**Excerpt provided**
Hepatic Stellate Cell Activation and Inactivation in NASH-Fibrosis-Roles as Putative Treatment Targets?

Abstract

Hepatic fibrosis is the primary predictor of mortality in patients with non-alcoholic steatohepatitis (NASH). In this process, the activated hepatic stellate cells (HSCs) constitute the principal cells responsible for the deposition of a fibrous extracellular matrix, thereby driving the hepatic scarring. HSC activation, migration, and proliferation are controlled by a complex signaling network involving growth factors, lipotoxicity, inflammation, and cellular stress. Conversely, the clearance of activated HSCs is a prerequisite for the resolution of the extracellular fibrosis. Hence, pathways regulating the fate of the HSCs may represent attractive therapeutic targets for the treatment and prevention of NASH-associated hepatic fibrosis. However, the development of anti-fibrotic drugs for NASH patients has not yet resulted in clinically approved therapeutics, underscoring the complex biology and challenges involved when targeting the intricate cellular signaling mechanisms. This narrative review investigated the mechanisms of activation and inactivation of HSCs with a focus on NASH-associated hepatic fibrosis. Presenting an updated overview, this review highlights key cellular pathways with potential value for the development of future treatment modalities.

Keywords: HSC activation; HSC inactivation; fibrosis; hepatic stellate cells; non-alcoholic fatty liver disease; non-alcoholic steatohepatitis.

Figure 1

A simplified overview of primary drivers of non-alcoholic steatohepatitis (NASH)-induced hepatic fibrosis. The excessive accumulation of triglycerides and free fatty acids increases hepatocellular lipid oxidation generating reactive oxygen species (ROS) and lipotoxicity. This leads to cellular damage and the release of inflammatory cytokines, prompting the activation of resident liver macrophages (Kupffer cells) and the recruitment of circulating immune cells: monocytes and leukocytes. The initial hepatic steatosis then becomes a state of hepatic inflammation and progresses to NASH. The inflammation and sustained lipotoxicity maintain a self-perpetuating vicious circle of increased production of ROS, inflammation, and cell damage, ultimately promoting the activation of hepatic stellate cells (aHSC), which leads to the formation of a fibrogenic extracellular matrix, thus hallmarking the transition to a state of NASH-induced fibrosis.

**Listed entries**

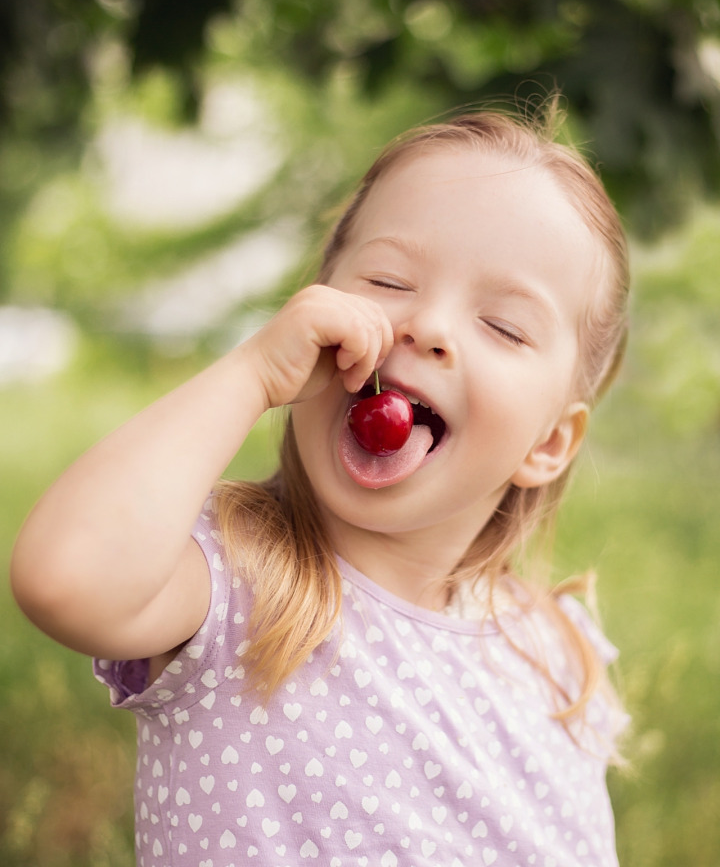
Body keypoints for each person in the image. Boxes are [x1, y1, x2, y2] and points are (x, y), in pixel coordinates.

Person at [11, 108, 630, 867]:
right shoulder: (234, 584)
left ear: (549, 444)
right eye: (387, 280)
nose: (427, 325)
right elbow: (65, 576)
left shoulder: (554, 653)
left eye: (502, 326)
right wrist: (250, 374)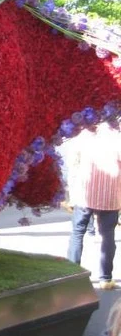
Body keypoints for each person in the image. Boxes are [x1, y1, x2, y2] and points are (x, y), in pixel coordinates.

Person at [65, 122, 121, 290]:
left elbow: (72, 163)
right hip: (110, 194)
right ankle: (105, 278)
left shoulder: (83, 133)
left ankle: (72, 276)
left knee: (77, 232)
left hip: (84, 192)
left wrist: (70, 192)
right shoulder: (117, 135)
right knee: (108, 235)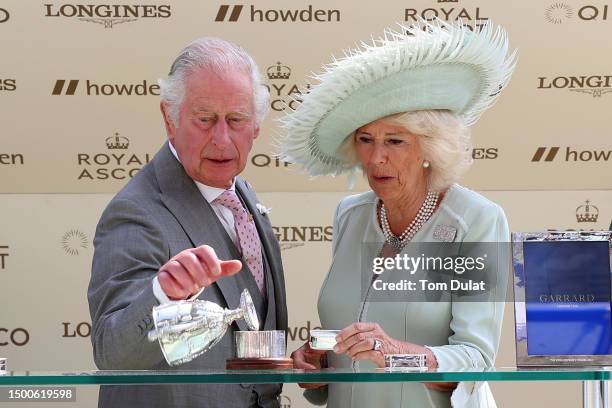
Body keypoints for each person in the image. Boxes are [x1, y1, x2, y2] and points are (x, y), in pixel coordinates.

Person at [281, 20, 517, 408]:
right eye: (365, 140)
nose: (376, 158)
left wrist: (397, 354)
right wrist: (318, 361)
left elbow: (475, 360)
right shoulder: (350, 215)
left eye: (394, 141)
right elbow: (349, 346)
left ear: (429, 148)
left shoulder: (473, 220)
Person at [88, 37, 287, 408]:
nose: (222, 138)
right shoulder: (136, 212)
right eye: (205, 119)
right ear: (169, 118)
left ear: (256, 125)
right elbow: (112, 352)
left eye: (237, 119)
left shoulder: (242, 194)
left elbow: (249, 330)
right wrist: (162, 295)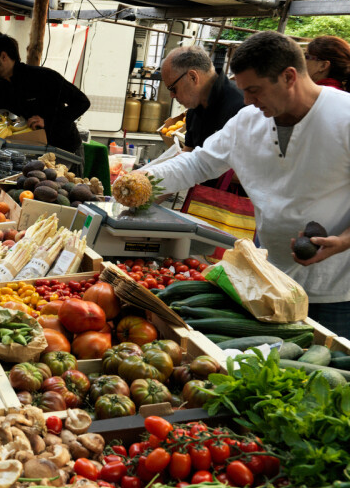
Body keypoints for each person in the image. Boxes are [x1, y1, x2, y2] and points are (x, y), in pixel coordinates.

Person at [146, 31, 350, 337]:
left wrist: (344, 241)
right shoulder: (248, 120)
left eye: (254, 90)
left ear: (289, 76)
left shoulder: (344, 116)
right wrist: (145, 181)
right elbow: (199, 162)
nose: (247, 100)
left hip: (336, 289)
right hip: (268, 278)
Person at [160, 46, 244, 150]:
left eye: (173, 89)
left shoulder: (241, 107)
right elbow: (188, 154)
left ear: (193, 77)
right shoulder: (193, 111)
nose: (172, 95)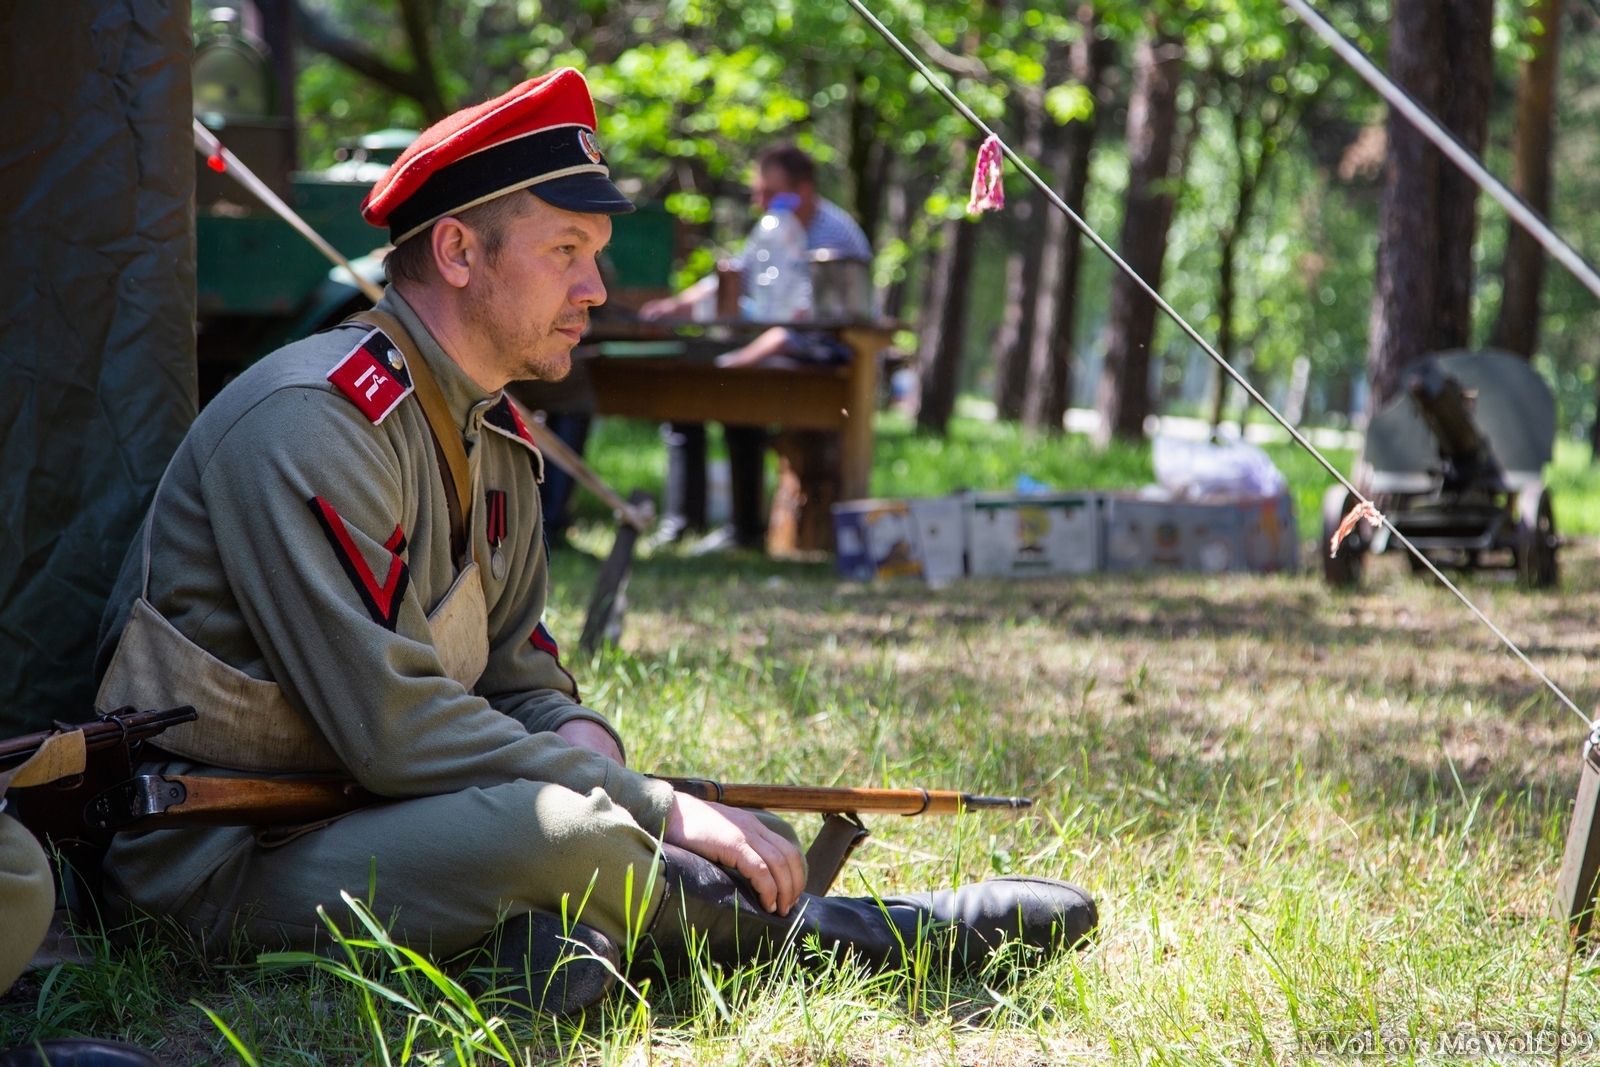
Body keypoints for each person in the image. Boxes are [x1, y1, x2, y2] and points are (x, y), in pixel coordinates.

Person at [92, 70, 1096, 1013]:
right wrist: (649, 805)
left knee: (712, 834)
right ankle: (864, 936)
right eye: (565, 251)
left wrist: (596, 753)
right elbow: (395, 726)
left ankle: (544, 952)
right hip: (216, 862)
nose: (597, 289)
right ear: (456, 252)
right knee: (583, 836)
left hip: (359, 818)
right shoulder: (315, 422)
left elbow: (519, 677)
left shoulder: (492, 436)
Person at [640, 144, 874, 548]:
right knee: (693, 393)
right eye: (757, 192)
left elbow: (803, 324)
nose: (758, 202)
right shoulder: (771, 227)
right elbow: (740, 275)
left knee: (729, 384)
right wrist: (676, 306)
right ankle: (685, 521)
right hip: (780, 342)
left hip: (828, 356)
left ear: (803, 189)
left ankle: (746, 527)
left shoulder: (832, 235)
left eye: (768, 192)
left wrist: (734, 362)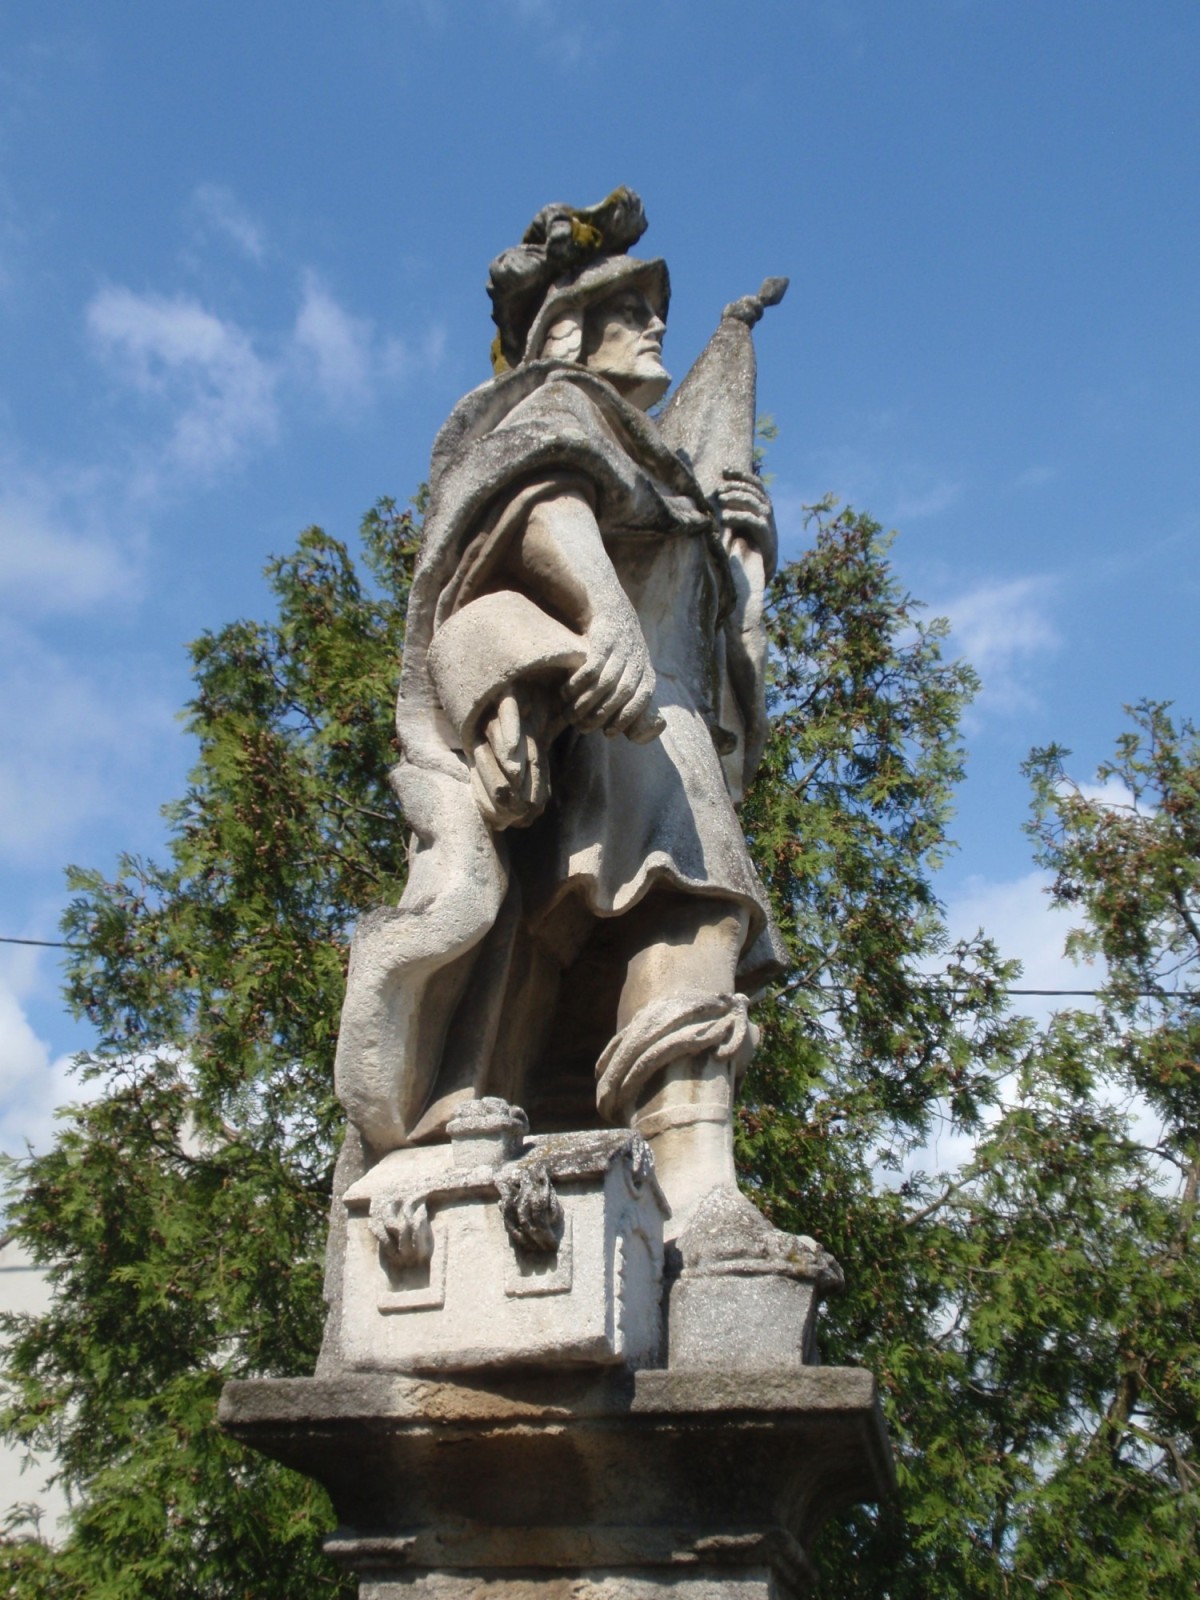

**To do**
Resume the review on hepatic stellate cell activation in NASH fibrosis above, writing on from the end of its Figure 1 caption.

**Final answer**
Figure 2

The hepatic stellate cell phenotypic switch in NASH. In a healthy liver, the hepatic stellate cell (HSC) rests in a quiescent state (qHSC) while residing close to the hepatic sinusoids. qHSCs are considered dormant and non-proliferative, and they are characterized by the cytoplasmatic storage of retinyl esters (vitamin A) in lipid droplets; markers include PPARγ, GFAP, and BAMBI, all expressed in the qHSCs. The accumulation of lipotoxic metabolites, inflammation, and oxidative stress in NASH affects multiple hepatic cell types and leads to the release/activation of several cellular signaling factors, such as growth factors (e.g., increased TGFβ, PDGF, and connective tissue growth factors) and nuclear receptors (e.g., decreased PPARγ and retinoid X receptor activation), thus promoting an HSC phenotypic switch. In this process, qHSCs lose their stored retinyl esters and transdifferentiate into the activated, proliferative, and contractile state (aHSC). aHSCs are characterized by the production of pro-collagens for extracellular matrix deposition and the promotion of HSC activation and fibrogenesis (thus creating a positive feedback loop), as well as the ability to migrate and divide; markers include the expression of αSMA, S100a6, PDGFRβ, and TIMP1. The clearance of aHSCs is necessary for the cessation of matrix deposition, and it can take place through apoptosis or through inactivation. Inactivated HSCs (iHSCs) differentiate towards a more dormant phenotype (e.g., with a decrease of aHSC characteristics and the re-establishment of the cytoplasmic storage of retinyl esters), but they do not completely revert to the qHSC state and have increased sensitivity toward reactivation. aHSC: activated hepatic stellate cell; BAMBI: bone morphogenetic protein and activin membrane bound inhibitor; ECM: extracellular matrix; GFAP: glial fibrillary acidic protein; iHSC: inactivated hepatic stellate cell; PDGFRβ: platelet derived growth factor receptor β; PPARγ: peroxisome proliferator activated receptor γ; qHSC: quiescent hepatic stellate cell; S100a6: S100 calcium-binding protein A6; TGFβ: transforming growth factor beta; TIMP1: tissue inhibitor of metalloproteinase 1; αSMA: alpha smooth muscle actin.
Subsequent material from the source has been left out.